Senior Jacob Wheeler, a friend of Young’s, said he thought Young would go to the hospital and would be back soon.

“She had allergies and had gone to the hospital before,” Wheeler said. “I figured she would go and get her normal shot, and she would be back. (The hospital) would give her the normal shot that they had always given her, and she would be back in an hour or so.”

Wheeler said Young called him from the hospital and it seemed like everything would be fine.

“It sounded normal for the situation,” Wheeler said. “There wasn’t anything in her tone of voice that raised red flags that something was going to go wrong.”

John T. Symonds is the doctor who allegedly treated Young during her Feb. 15 visit to SSM. Young died the next morning.

Junior Samuel Grigsby said the Franken Hall director, Nicole Canning, met with all the residential assistants to inform them about Young’s death.

“We had knocks on our doors,” Grigsby said. “The hall director gathered us all together and told us the morning of.”

Young’s family is being represented by attorney Steven Garner, who is based out of Springfield, Missouri, and specializes in wrongful death suits. SSM and Symonds are without legal representation in the matter.

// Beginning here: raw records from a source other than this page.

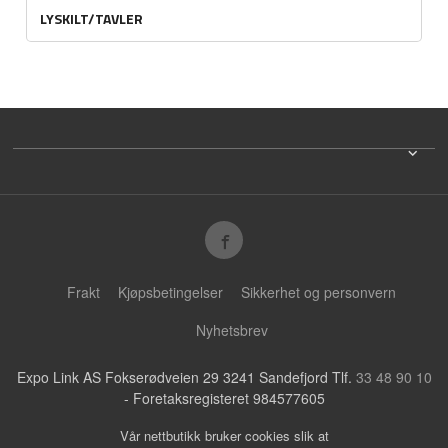
LYSKILT/TAVLER
Frakt
Kjøpsbetingelser
Sikkerhet og personvern
Nyhetsbrev
Expo Link AS Fokserødveien 29 3241 Sandefjord Tlf.
33 48 90 10
- Foretaksregisteret 984577605
Vår nettbutikk bruker cookies slik at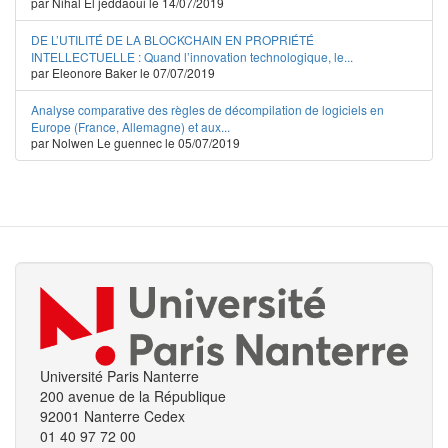
par Nihal El jeddaoui le 14/07/2019
DE L’UTILITÉ DE LA BLOCKCHAIN EN PROPRIÉTÉ
INTELLECTUELLE : Quand l’innovation technologique, le...
par Eleonore Baker le 07/07/2019
Analyse comparative des règles de décompilation de logiciels en
Europe (France, Allemagne) et aux...
par Nolwen Le guennec le 05/07/2019
Université Paris Nanterre
200 avenue de la République
92001 Nanterre Cedex
01 40 97 72 00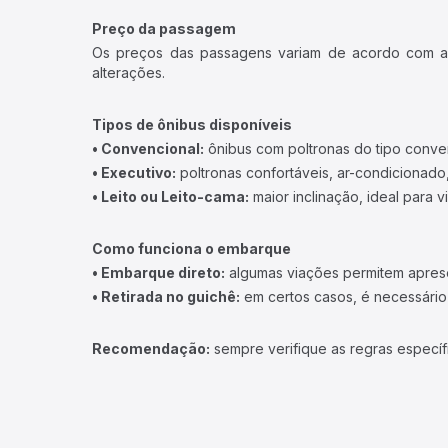
Preço da passagem
Os preços das passagens variam de acordo com a v
alterações.
Tipos de ônibus disponíveis
• Convencional:
ônibus com poltronas do tipo conve
• Executivo:
poltronas confortáveis, ar-condicionado,
• Leito ou Leito-cama:
maior inclinação, ideal para 
Como funciona o embarque
• Embarque direto:
algumas viações permitem apresen
• Retirada no guichê:
em certos casos, é necessário r
Recomendação:
sempre verifique as regras específ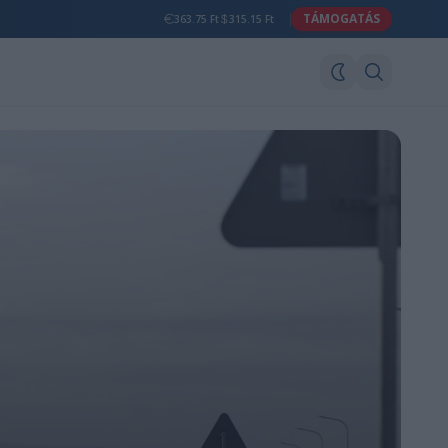
TÁMOGATÁS
363.75 Ft
315.15 Ft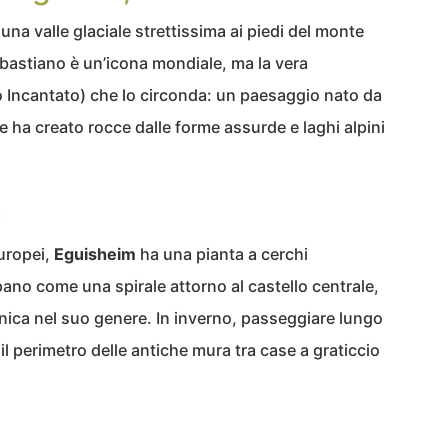
na valle glaciale strettissima ai piedi del monte
ebastiano è un’icona mondiale, ma la vera
Incantato) che lo circonda: un paesaggio nato da
 ha creato rocce dalle forme assurde e laghi alpini
a
europei,
Eguisheim
ha una pianta a cerchi
pano come una spirale attorno al castello centrale,
nica nel suo genere. In inverno, passeggiare lungo
il perimetro delle antiche mura tra case a graticcio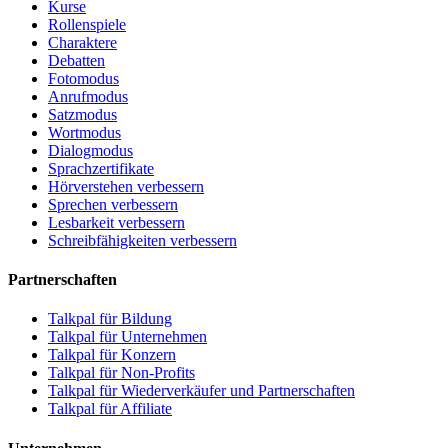
Kurse
Rollenspiele
Charaktere
Debatten
Fotomodus
Anrufmodus
Satzmodus
Wortmodus
Dialogmodus
Sprachzertifikate
Hörverstehen verbessern
Sprechen verbessern
Lesbarkeit verbessern
Schreibfähigkeiten verbessern
Partnerschaften
Talkpal für Bildung
Talkpal für Unternehmen
Talkpal für Konzern
Talkpal für Non-Profits
Talkpal für Wiederverkäufer und Partnerschaften
Talkpal für Affiliate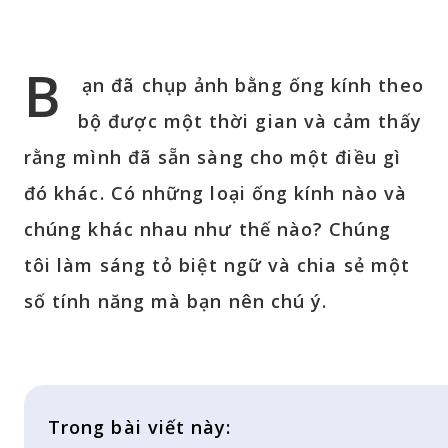
B
ạn đã chụp ảnh bằng ống kính theo
bộ được một thời gian và cảm thấy
rằng mình đã sẵn sàng cho một điều gì
đó khác. Có những loại ống kính nào và
chúng khác nhau như thế nào? Chúng
tôi làm sáng tỏ biệt ngữ và chia sẻ một
số tính năng mà bạn nên chú ý.
Trong bài viết này: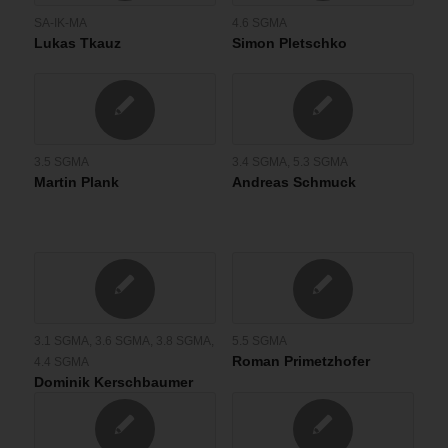
SA-IK-MA
4.6 SGMA
Lukas Tkauz
Simon Pletschko
3.5 SGMA
3.4 SGMA
,
5.3 SGMA
Martin Plank
Andreas Schmuck
3.1 SGMA
,
3.6 SGMA
,
3.8 SGMA
,
5.5 SGMA
Roman Primetzhofer
4.4 SGMA
Dominik Kerschbaumer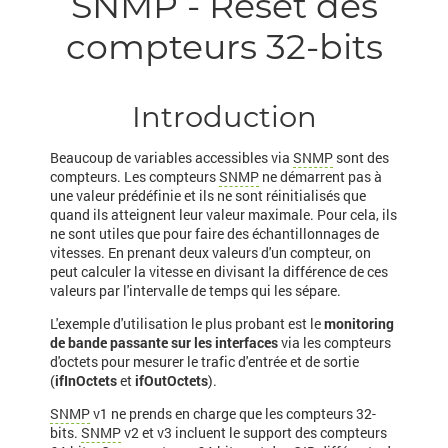
SNMP - Reset des
compteurs 32-bits
Introduction
Beaucoup de variables accessibles via
SNMP
sont des
compteurs. Les compteurs
SNMP
ne démarrent pas à
une valeur prédéfinie et ils ne sont réinitialisés que
quand ils atteignent leur valeur maximale. Pour cela, ils
ne sont utiles que pour faire des échantillonnages de
vitesses. En prenant deux valeurs d'un compteur, on
peut calculer la vitesse en divisant la différence de ces
valeurs par l'intervalle de temps qui les sépare.
L'exemple d'utilisation le plus probant est le
monitoring
de bande passante sur les interfaces
via les compteurs
d'octets pour mesurer le trafic d'entrée et de sortie
(
ifInOctets
et
ifOutOctets
).
SNMP
v1 ne prends en charge que les compteurs 32-
bits.
SNMP
v2 et v3 incluent le support des compteurs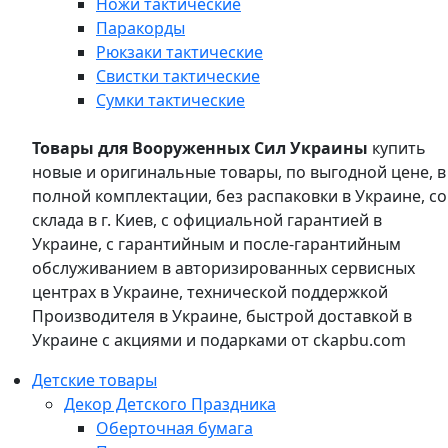
Ножи тактические
Паракорды
Рюкзаки тактические
Свистки тактические
Сумки тактические
Товары для Вооруженных Сил Украины
купить
новые и оригинальные товары, по выгодной цене, в
полной комплектации, без распаковки в Украине, со
склада в г. Киев, с официальной гарантией в
Украине, с гарантийным и после-гарантийным
обслуживанием в авторизированных сервисных
центрах в Украине, технической поддержкой
Производителя в Украине, быстрой доставкой в
Украине с акциями и подарками от ckapbu.com
Детские товары
Декор Детского Праздника
Оберточная бумага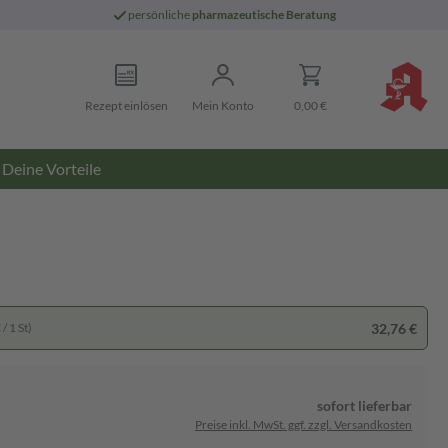
persönliche
pharmazeutische Beratung
Rezept einlösen
Mein Konto
0,00 €
Deine Vorteile
32,76 €
/ 1 St)
sofort lieferbar
Preise inkl. MwSt. ggf. zzgl. Versandkosten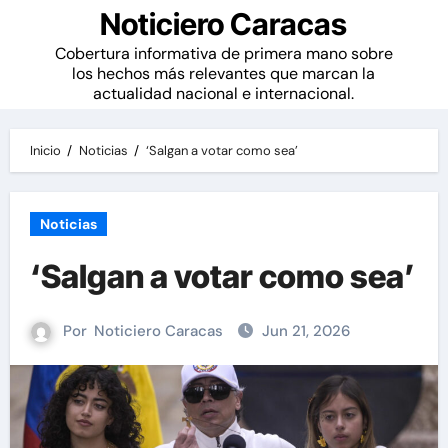
Noticiero Caracas
Cobertura informativa de primera mano sobre
los hechos más relevantes que marcan la
actualidad nacional e internacional.
Inicio
Noticias
‘Salgan a votar como sea’
Noticias
‘Salgan a votar como sea’
Por
Noticiero Caracas
Jun 21, 2026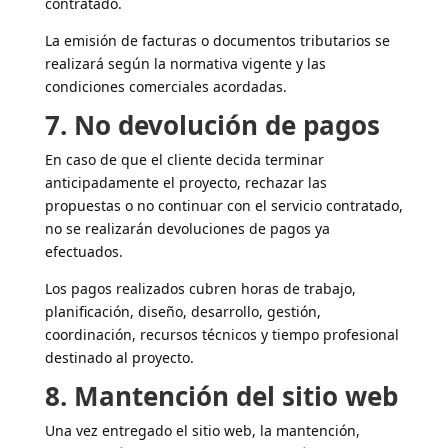
contratado.
La emisión de facturas o documentos tributarios se
realizará según la normativa vigente y las
condiciones comerciales acordadas.
7. No devolución de pagos
En caso de que el cliente decida terminar
anticipadamente el proyecto, rechazar las
propuestas o no continuar con el servicio contratado,
no se realizarán devoluciones de pagos ya
efectuados.
Los pagos realizados cubren horas de trabajo,
planificación, diseño, desarrollo, gestión,
coordinación, recursos técnicos y tiempo profesional
destinado al proyecto.
8. Mantención del sitio web
Una vez entregado el sitio web, la mantención,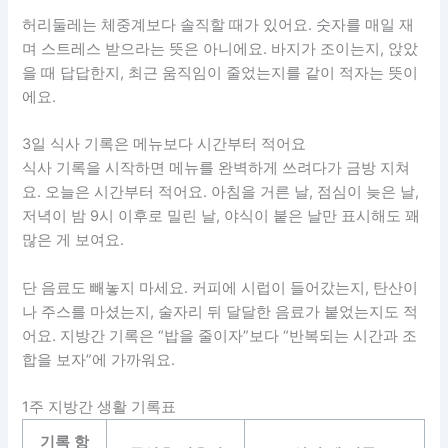
허리둘레는 체중계보다 솔직할 때가 있어요. 숫자를 매일 재
며 스트레스 받으라는 뜻은 아니에요. 바지가 조이는지, 앉았
을 때 답답한지, 최근 움직임이 줄었는지를 같이 적자는 뜻이
에요.
3일 식사 기록은 메뉴보다 시간부터 적어요
식사 기록을 시작하면 메뉴를 완벽하게 쓰려다가 금방 지쳐
요. 오늘은 시간부터 적어요. 아침을 거른 날, 점심이 늦은 날,
저녁이 밤 9시 이후로 밀린 날, 야식이 붙은 날만 표시해도 꽤
많은 게 보여요.
단 음료도 빼놓지 마세요. 커피에 시럽이 들어갔는지, 탄산이
나 주스를 마셨는지, 술자리 뒤 달달한 음료가 붙었는지도 적
어요. 지방간 기록은 “밥을 줄이자”보다 “반복되는 시간과 조
합을 보자”에 가까워요.
1주 지방간 생활 기록표
기록 항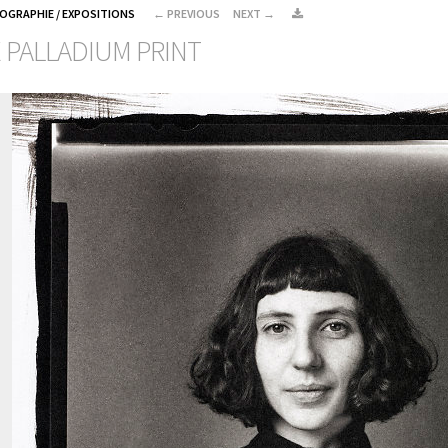
IOGRAPHIE / EXPOSITIONS
←
PREVIOUS
NEXT
→
E PALLADIUM PRINT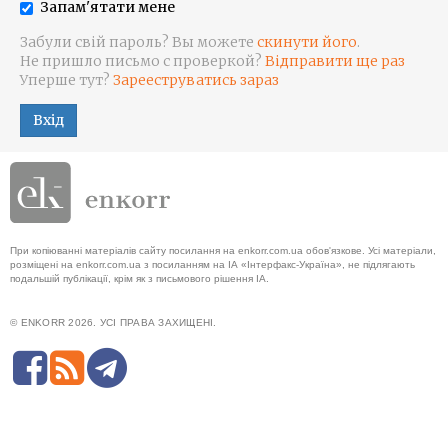
Запам'ятати мене
Забули свій пароль? Вы можете
скинути його
.
Не пришло письмо с проверкой?
Відправити ще раз
Уперше тут?
Зарееструватись зараз
Вхід
При копіюванні матеріалів сайту посилання на enkorr.com.ua обов'язкове. Усі матеріали,
розміщені на enkorr.com.ua з посиланням на ІА «Інтерфакс-Україна», не підлягають
подальшій публікації, крім як з письмового рішення ІА.
© ENKORR 2026. УСІ ПРАВА ЗАХИЩЕНІ.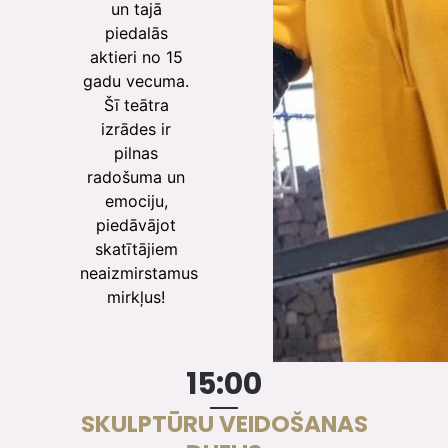
un tajā
piedalās
aktieri no 15
gadu vecuma.
Šī teātra
izrādes ir
pilnas
radošuma un
emociju,
piedāvājot
skatītājiem
neaizmirstamus
mirkļus!
15:00
SKULPTŪRU VEIDOŠANAS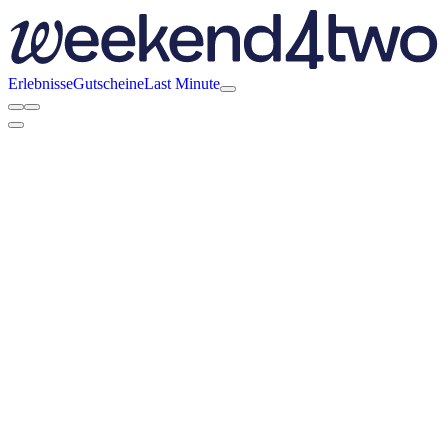
Erlebnisse
Gutscheine
Last Minute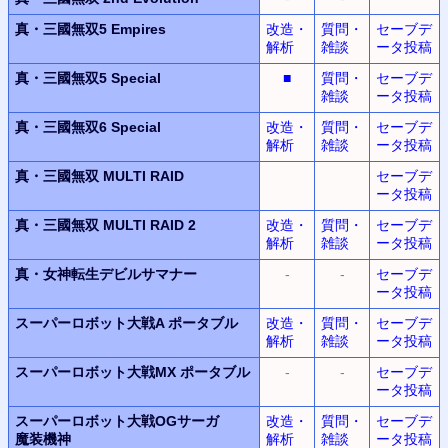
真・三國無双5 Empires
改造・
質問・
セーブデ
解析
雑談
ータ投稿
真・三國無双5 Special
■
質問・
セーブデ
雑談
ータ投稿
真・三國無双6 Special
改造・
質問・
セーブデ
解析
雑談
ータ投稿
真・三國無双 MULTI RAID
セーブデ
ータ投稿
真・三國無双 MULTI RAID 2
改造・
質問・
セーブデ
解析
雑談
ータ投稿
真・女神転生デビルサマナー
-
-
セーブデ
ータ投稿
スーパーロボット大戦A ポータブル
改造・
質問・
セーブデ
解析
雑談
ータ投稿
スーパーロボット大戦MX ポータブル
-
-
セーブデ
ータ投稿
スーパーロボット大戦OGサーガ
改造・
質問・
セーブデ
魔装機神
解析
雑談
ータ投稿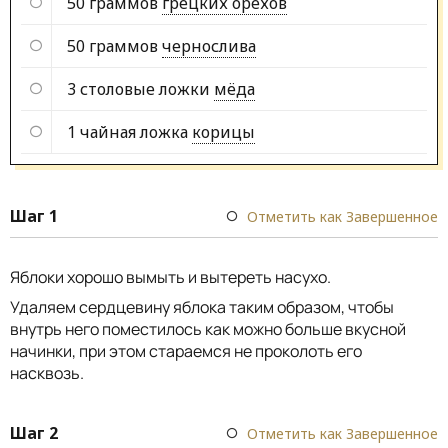
50 граммов
грецких орехов
50 граммов
чернослива
3 столовые ложки
мёда
1 чайная ложка
корицы
Шаг 1
Отметить как Завершенное
Яблоки хорошо вымыть и вытереть насухо.
Удаляем сердцевину яблока таким образом, чтобы
внутрь него поместилось как можно больше вкусной
начинки, при этом стараемся не проколоть его
насквозь.
Шаг 2
Отметить как Завершенное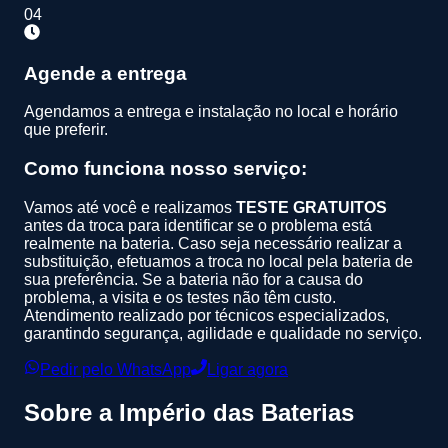
04
Agende a entrega
Agendamos a entrega e instalação no local e horário
que preferir.
Como funciona nosso serviço:
Vamos até você e realizamos
TESTE GRATUITOS
antes da troca para identificar se o problema está
realmente na bateria. Caso seja necessário realizar a
substituição, efetuamos a troca no local pela bateria de
sua preferência. Se a bateria não for a causa do
problema, a visita e os testes não têm custo.
Atendimento realizado por técnicos especializados,
garantindo segurança, agilidade e qualidade no serviço.
Pedir pelo WhatsApp
Ligar agora
Sobre a
Império das Baterias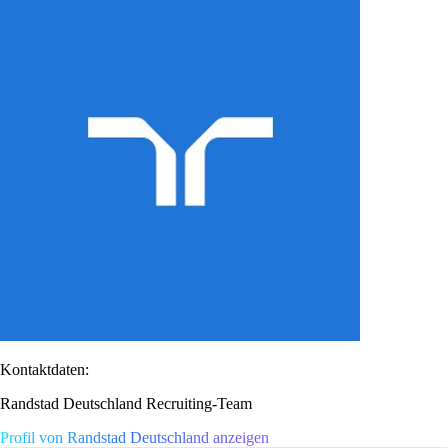
Kontaktdaten:
Randstad Deutschland Recruiting-Team
Profil von Randstad Deutschland anzeigen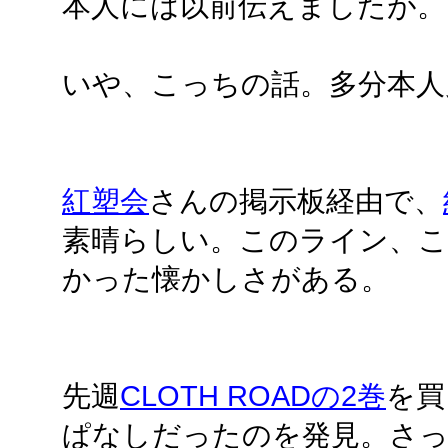
本人には以前伝えましたが。
いや、こっちの話。多分本人
紅塑会
さんの掲示板経由で、
素晴らしい。このライン、こ
かった懐かしさがある。
先週
CLOTH ROADの2巻
を買
ぱなしだったのを発見。さ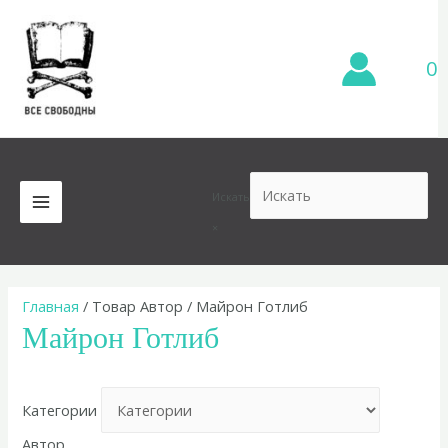
Перейти
к
содержимому
0
Искать
MAIN
×
MENU
Главная
/ Товар Автор / Майрон Готлиб
Майрон Готлиб
Категории
Автор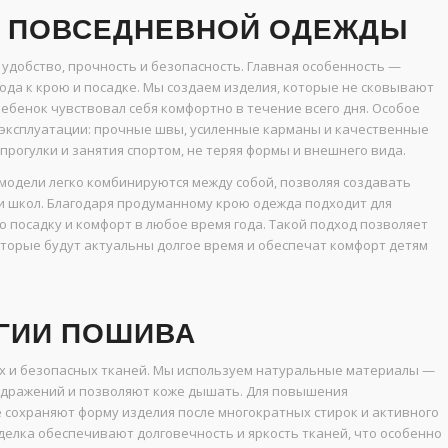
Й ПОВСЕДНЕВНОЙ ОДЕЖДЫ
удобство, прочность и безопасность. Главная особенность —
ода к крою и посадке. Мы создаем изделия, которые не сковывают
ебенок чувствовал себя комфортно в течение всего дня. Особое
 эксплуатации: прочные швы, усиленные карманы и качественные
рогулки и занятия спортом, не теряя формы и внешнего вида.
модели легко комбинируются между собой, позволяя создавать
 и школ. Благодаря продуманному крою одежда подходит для
 посадку и комфорт в любое время года. Такой подход позволяет
оторые будут актуальны долгое время и обеспечат комфорт детям
ГИИ ПОШИВА
х и безопасных тканей. Мы используем натуральные материалы —
аздражений и позволяют коже дышать. Для повышения
 сохраняют форму изделия после многократных стирок и активного
делка обеспечивают долговечность и яркость тканей, что особенно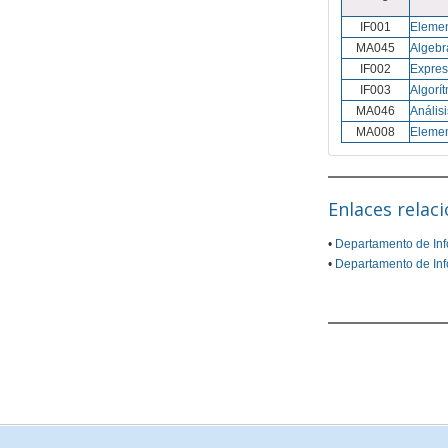
IF001
Elemen
MA045
Algebr
IF002
Expres
IF003
Algorí
MA046
Anális
MA008
Elemen
Enlaces relac
•
Departamento de Inf
•
Departamento de Inf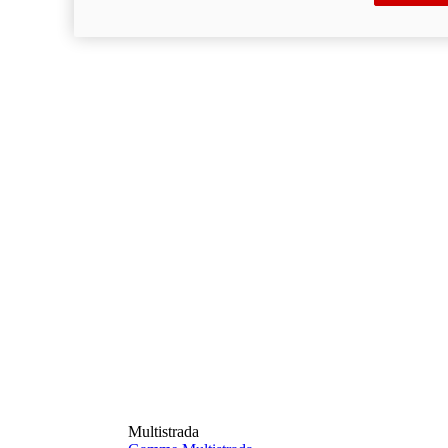
Multistrada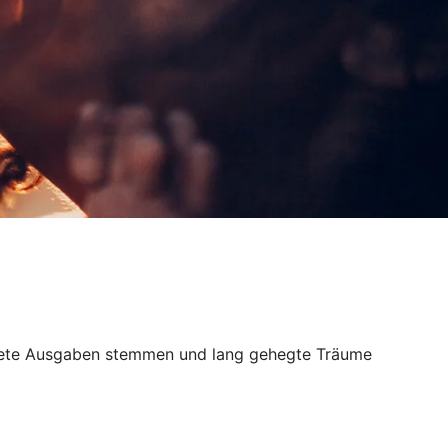
wartete Ausgaben stemmen und lang gehegte Träume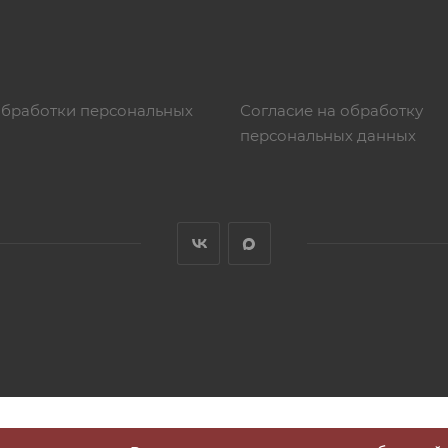
обработки персональных
Согласие на обработку
персональных данных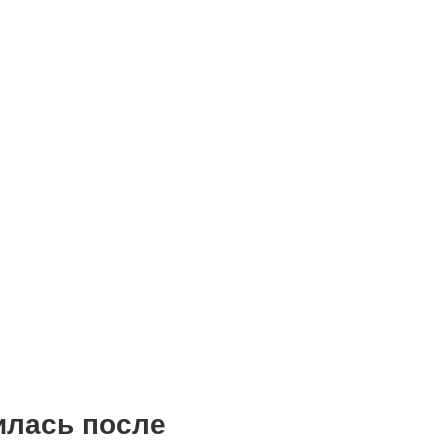
илась после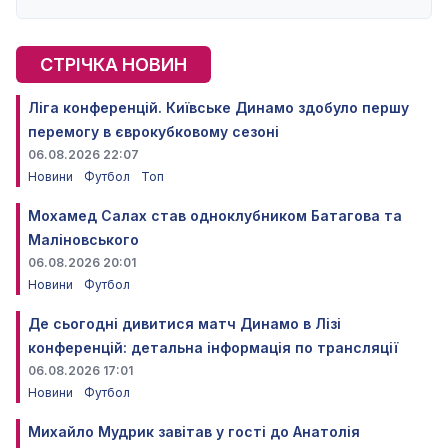
СТРІЧКА НОВИН
Ліга конференцій. Київське Динамо здобуло першу
перемогу в єврокубковому сезоні
06.08.2026 22:07
Новини
Футбол
Топ
Мохамед Салах став одноклубником Батагова та
Маліновського
06.08.2026 20:01
Новини
Футбол
Де сьогодні дивитися матч Динамо в Лізі
конференцій: детальна інформація по трансляції
06.08.2026 17:01
Новини
Футбол
Михайло Мудрик завітав у гості до Анатолія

Garner said the family sought his help because they were worried about their daughter’s death.

“They were very concerned about what happened to their daughter,” Garner said. “They wouldn’t want what happened to their daughter to happen to anyone else’s daughter.”

Garner said the family wanted to make sure that justice is served and this incident doesn’t happen again.

“They sought out legal counseling for the same reason anyone else in this same situation probably would,” Garner said. “They are concerned and would like to prevent this from happening in the future.”

Once SSM went under new ownership with Mosaic Medical Center, which was effective April 1, all medical records were transferred to SSM Health in St. Louis. Symonds is still employed with Mosaic.

Young’s family declined to comment on legal proceedings. Symonds and SSM did not respond to a request for comment in time for publication.